Hi--my husband and I are moving to Dubai in the fall--November probably. We are looking for a place central enough as I will be working in the financial center and he will be working in the airport tax free zone. We have been thinking about Old Town or one of the other nearby apartment complexes, like South Ridge or the Residences. We have a 2 year old daughter and I am wondering how the facilities are for children (play areas, kids pools, other small kids?) in these developments? Also, we'd like 3 bedrooms and if possible a maids room--what would be reasonale rent to pay for something like this?

Thanks for any info!!!!


----------



## Maz25 (Jul 6, 2008)

Bhomes.com will give you a fair idea of rental prices in those areas. Once you get out here, try Cluttons or Hamptons as well.


----------



## Chick (May 15, 2008)

*Life in The Old Town*



lkgriffith said:


> Hi--my husband and I are moving to Dubai in the fall--November probably. We are looking for a place central enough as I will be working in the financial center and he will be working in the airport tax free zone. We have been thinking about Old Town or one of the other nearby apartment complexes, like South Ridge or the Residences. We have a 2 year old daughter and I am wondering how the facilities are for children (play areas, kids pools, other small kids?) in these developments? Also, we'd like 3 bedrooms and if possible a maids room--what would be reasonale rent to pay for something like this?
> 
> Thanks for any info!!!!


The Old Town should be perfect for you; there are chilcren's playgrounds, wonderful swimming pools with kiddie pools and play equipment and, best of all, it's a pedestrian zone, so you can walk to the shop, restaurants, etc., with the cars hidden necly underground. It's ideally suited for the DIFC and is a reasonable quick drive to the airport, as well.


----------



## kelly1814 (Mar 31, 2008)

i live in south ride and there are two pools, both with a kids one (covered) and a playground bit. lots of areas for them to run around outside. and LOTS of other families with kids, regularly in the pool in the evenings etc. i think you'll like it!


----------



## lkgriffith (Aug 20, 2008)

*Thanks for your responses*

 Great! Thanks so much. It's so hard to know the real story when you are doing research remotely, and I want our search to be very targeted when we do come to Dubai next week for the house-hunting trip . . .


----------



## tiffclark1 (Sep 5, 2008)

lkgriffith said:


> Great! Thanks so much. It's so hard to know the real story when you are doing research remotely, and I want our search to be very targeted when we do come to Dubai next week for the house-hunting trip . . .
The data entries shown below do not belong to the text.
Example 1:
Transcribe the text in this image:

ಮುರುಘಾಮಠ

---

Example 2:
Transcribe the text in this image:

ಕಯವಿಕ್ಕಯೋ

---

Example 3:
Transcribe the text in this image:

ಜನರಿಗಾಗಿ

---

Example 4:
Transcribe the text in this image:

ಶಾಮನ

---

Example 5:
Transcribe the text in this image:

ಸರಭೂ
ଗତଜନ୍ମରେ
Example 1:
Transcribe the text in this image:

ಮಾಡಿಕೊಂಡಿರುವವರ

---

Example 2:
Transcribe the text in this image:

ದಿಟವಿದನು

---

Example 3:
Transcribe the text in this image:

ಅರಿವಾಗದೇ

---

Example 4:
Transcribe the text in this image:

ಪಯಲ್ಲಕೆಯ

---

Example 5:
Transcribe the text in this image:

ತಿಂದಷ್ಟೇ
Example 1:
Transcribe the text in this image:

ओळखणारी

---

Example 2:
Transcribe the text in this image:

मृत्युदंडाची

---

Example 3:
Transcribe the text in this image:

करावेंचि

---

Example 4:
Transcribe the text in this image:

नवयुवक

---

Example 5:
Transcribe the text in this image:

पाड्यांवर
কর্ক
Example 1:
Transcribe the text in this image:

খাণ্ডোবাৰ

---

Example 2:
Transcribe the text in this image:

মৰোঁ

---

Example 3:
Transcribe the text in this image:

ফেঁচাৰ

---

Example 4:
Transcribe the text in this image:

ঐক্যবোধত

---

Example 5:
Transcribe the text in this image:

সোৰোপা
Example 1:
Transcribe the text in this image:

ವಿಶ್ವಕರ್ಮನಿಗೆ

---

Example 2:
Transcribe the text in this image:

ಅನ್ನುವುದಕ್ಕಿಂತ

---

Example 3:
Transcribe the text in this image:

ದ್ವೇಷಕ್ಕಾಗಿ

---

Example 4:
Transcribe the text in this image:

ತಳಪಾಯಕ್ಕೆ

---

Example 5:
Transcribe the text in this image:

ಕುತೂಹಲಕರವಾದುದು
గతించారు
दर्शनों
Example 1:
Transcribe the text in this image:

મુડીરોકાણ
I'm not sure if you have arrived here already, but we just found a place in the Recidences (right next to Old Town). I have a small son and we are loving it here. We've been here about a week. My husband works in the DIFC


----------



## lkgriffith (Aug 20, 2008)

tiffclark1 said:


> I'm not sure if you have arrived here already, but we just found a place in the Recidences (right next to Old Town). I have a small son and we are loving it here. We've been here about a week. My husband works in the DIFC


We found a place in the residences too. We will be arriving some time in December. How old is your son? My daughter is 2. She'll be going to Kangaroo Kids in the mornings but we'll be free in the afternoons until I find I job, so maybe we can get together when we move in.


----------